What this task involves = Consider each line of the material below and note whether it holds "down". State how many do, and nothing else.

Material for this task =
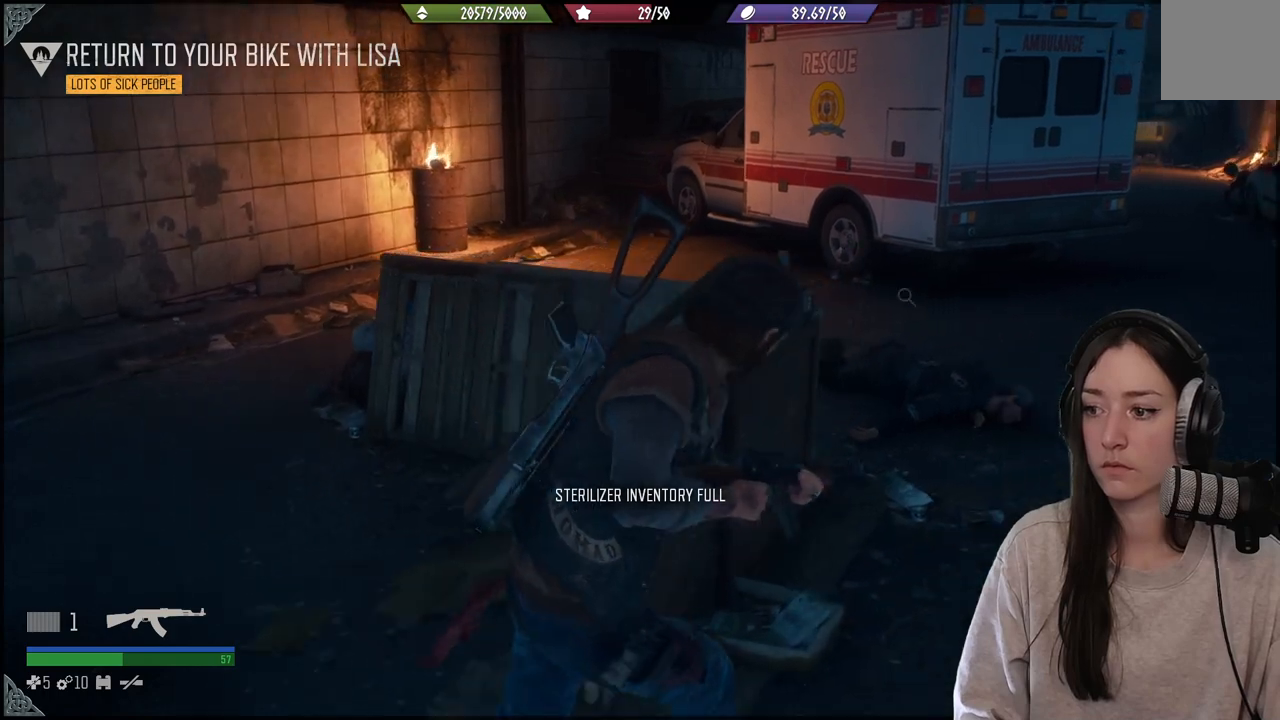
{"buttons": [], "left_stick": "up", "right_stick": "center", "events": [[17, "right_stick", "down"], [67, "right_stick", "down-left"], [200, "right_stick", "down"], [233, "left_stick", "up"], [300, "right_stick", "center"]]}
* * *
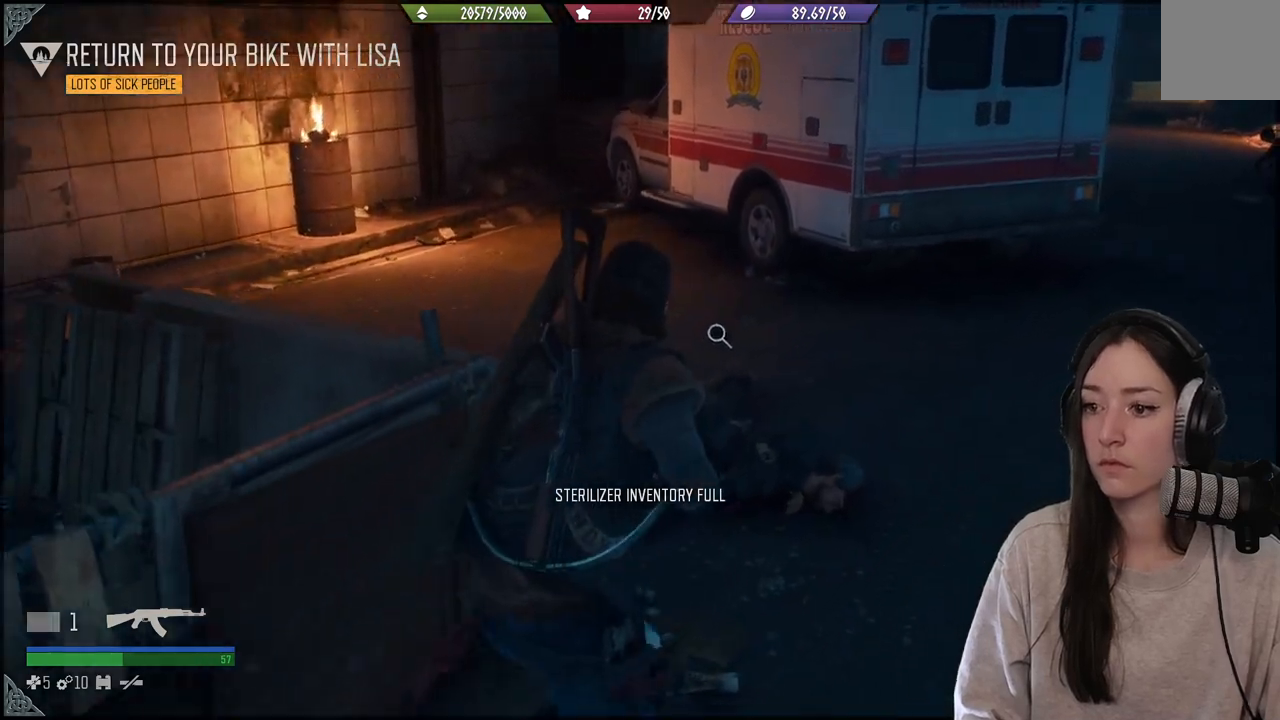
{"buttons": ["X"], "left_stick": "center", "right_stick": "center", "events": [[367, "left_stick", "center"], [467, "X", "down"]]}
==
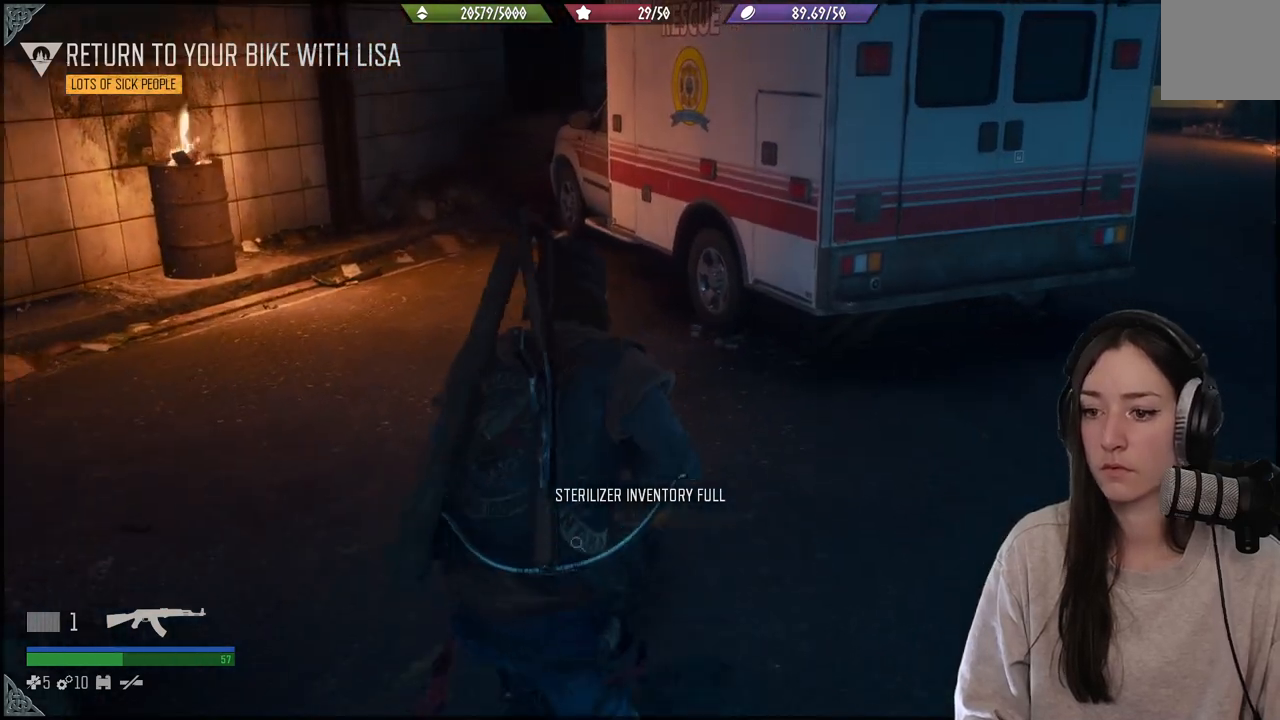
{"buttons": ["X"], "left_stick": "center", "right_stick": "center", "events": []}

Exercise output = 2